[What the exercise asks]
Your task is to gather the lines below that hold the string "loading".

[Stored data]
..........

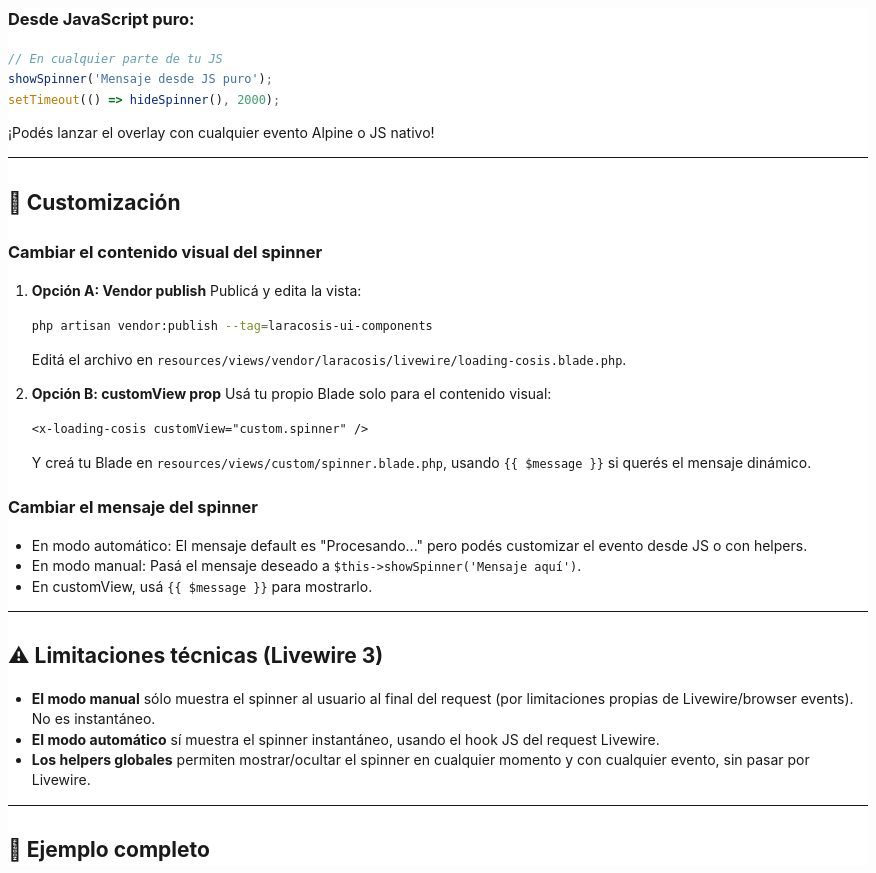 ### **Desde JavaScript puro:**

```js
// En cualquier parte de tu JS
showSpinner('Mensaje desde JS puro');
setTimeout(() => hideSpinner(), 2000);
```

¡Podés lanzar el overlay con cualquier evento Alpine o JS nativo!

---

## 🎨 Customización

### Cambiar el contenido visual del spinner

1. **Opción A: Vendor publish**
   Publicá y edita la vista:

   ```bash
   php artisan vendor:publish --tag=laracosis-ui-components
   ```

   Editá el archivo en `resources/views/vendor/laracosis/livewire/loading-cosis.blade.php`.

2. **Opción B: customView prop**
   Usá tu propio Blade solo para el contenido visual:

   ```blade
   <x-loading-cosis customView="custom.spinner" />
   ```

   Y creá tu Blade en `resources/views/custom/spinner.blade.php`, usando `{{ $message }}` si querés el mensaje dinámico.

### Cambiar el mensaje del spinner

* En modo automático: El mensaje default es "Procesando..." pero podés customizar el evento desde JS o con helpers.
* En modo manual: Pasá el mensaje deseado a `$this->showSpinner('Mensaje aquí')`.
* En customView, usá `{{ $message }}` para mostrarlo.

---

## ⚠️ Limitaciones técnicas (Livewire 3)

* **El modo manual** sólo muestra el spinner al usuario al final del request (por limitaciones propias de Livewire/browser events). No es instantáneo.
* **El modo automático** sí muestra el spinner instantáneo, usando el hook JS del request Livewire.
* **Los helpers globales** permiten mostrar/ocultar el spinner en cualquier momento y con cualquier evento, sin pasar por Livewire.

---

## 🧩 Ejemplo completo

..........

[Task solution]
   Editá el archivo en `resources/views/vendor/laracosis/livewire/loading-cosis.blade.php`.
   <x-loading-cosis customView="custom.spinner" />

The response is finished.